- Dziś dokonaliśmy wszystkich końcowych rozliczeń z zawodnikami. Zakończyliśmy rozliczanie sezonu 2011 i nie jesteśmy żadnemu z żużlowców winni nawet złotówki. Dziś zostały wykonane wszystkie przelewy, otrzymaliśmy także część oświadczeń od zawodników. Czekamy jeszcze na trzy takie dokumenty. Gdy skompletujemy całość, od razu wysyłamy wszystko do Warszawy. Można jednak już teraz powiedzieć, że sezon 2011 w kwestiach finansowych mamy zamknięty na zero - poinformował prezes GTŻ-u Grudziądz Zbigniew Fiałkowski.

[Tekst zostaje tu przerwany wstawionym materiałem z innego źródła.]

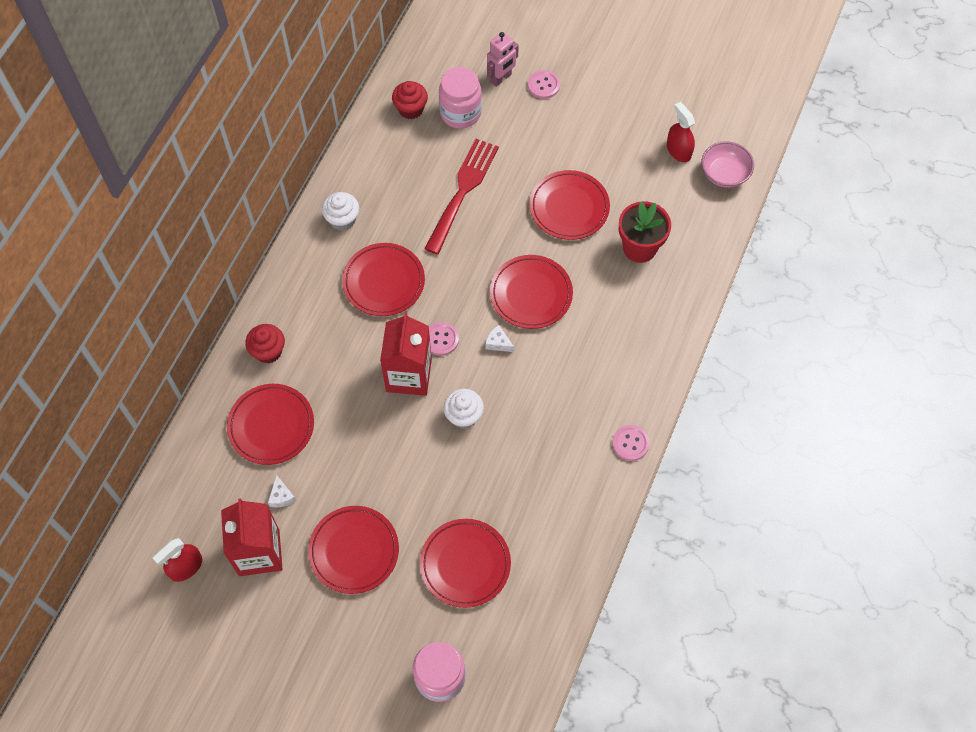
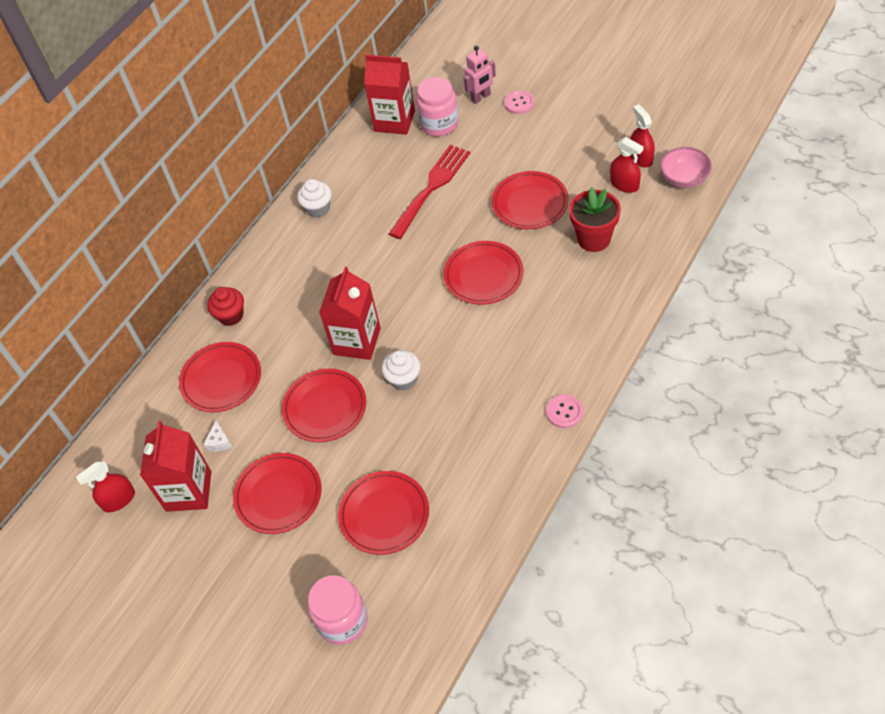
camera: 15 degrees right, 10 degrees down
(384, 282) = (347, 261): red plate -> red plate (325, 408)
(410, 109) = (394, 121): red cupcake -> red carton
(441, 339) = (392, 311): pink button -> none
(498, 343) = (446, 316): white cheese -> none
(664, 183) = (624, 184): none -> red spray bottle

Teraz przed grudziądzkimi działaczami kolejne zadania do wykonania. Na szczęście, dotyczą one już tylko i wyłącznie tego, co jest związane z nowym sezonem. - Wykonaliśmy ogrom pracy, żeby podomykać wszystkie tematy związane z sezonem 2011. Otwierają się już jednak przed nami następne drzwi. Mam na myśli przygotowanie finansów na sezon 2012. Wiele pracy i wysiłku sponsorów oraz zarządu włożyliśmy, żeby się rozliczyć z zawodnikami, ale to potwierdza tylko to, co już kiedyś mówiłem. Nasz klub od dziesięciu lat pracował na swój wizerunek i zaufanie zawodników. Oni wiedzą, że można z nami podpisać ugody na przeniesienie spłat zobowiązań wobec nich. Dzięki temu wszystko zostało dziś załatwione w ten sposób. Żużlowcy na pewno zaczną ze sobą rozmawiać, że Grudziądz jest nadal wypłacalny i wiarygodny, mimo że z lekkim opóźnieniem - tłumaczy Fiałkowski.

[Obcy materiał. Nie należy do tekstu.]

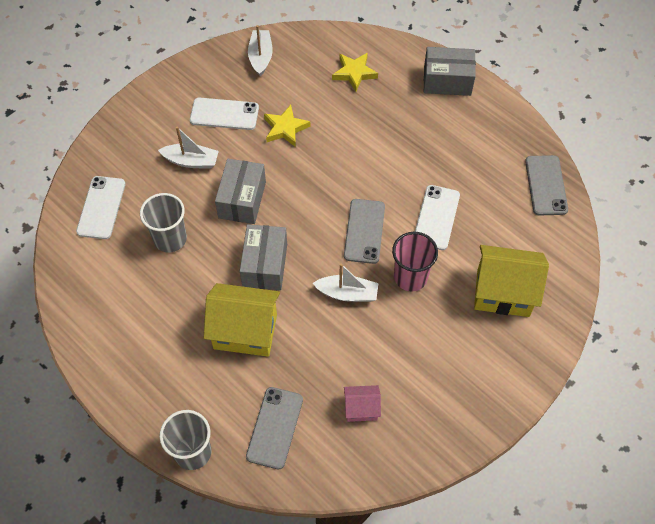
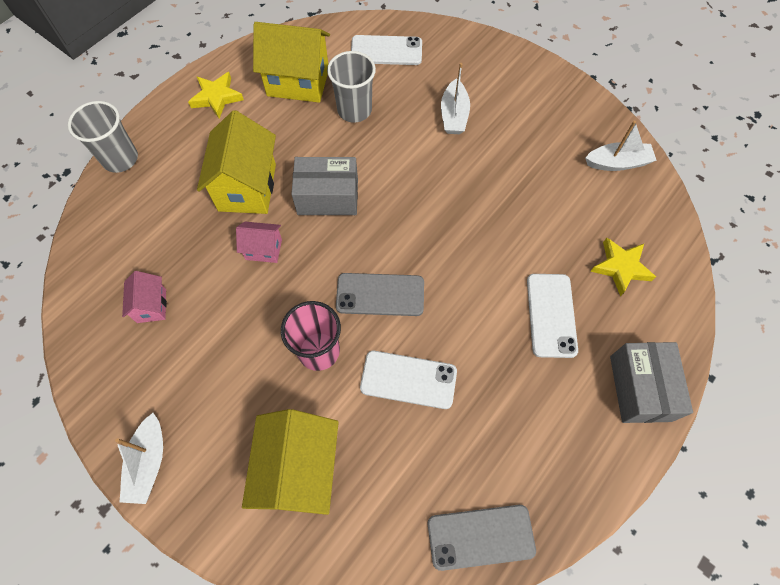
camera: 85 degrees right, 5 degrees up
(125, 286) = (298, 82): none -> yellow house
(224, 114) = (523, 137): white phone -> white phone (551, 315)
(242, 200) = (410, 167): grey box -> none
(275, 427) = (138, 225): grey phone -> none
(285, 128) = (516, 198): yellow star -> yellow star (217, 97)
(313, 317) = (263, 249): none -> pink house
(347, 293) = (294, 282): white boat -> white boat (149, 462)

Prezes GTŻ-u Grudziądz wyjaśnia, że zawodnicy nie mieli żadnych oporów przed podpisaniem stosownych porozumień. - Z zawodnikami, którzy od wielu lat reprezentują GTŻ, nigdy nie było problemów w temacie podpisania ugody. Oni doskonale wiedzą, że pracowaliśmy na swój wizerunek i że jesteśmy wypłacalni. Żaden z nich nawet się nie zająknął przed podpisaniem dokumentów. Nie było wielkich dyskusji, ponieważ zapowiedzieliśmy od razu, że wszystko na pewno zostanie uregulowane zgodnie z terminem. Ze strony zawodników nie było naprawdę żadnych wahań - zakończył.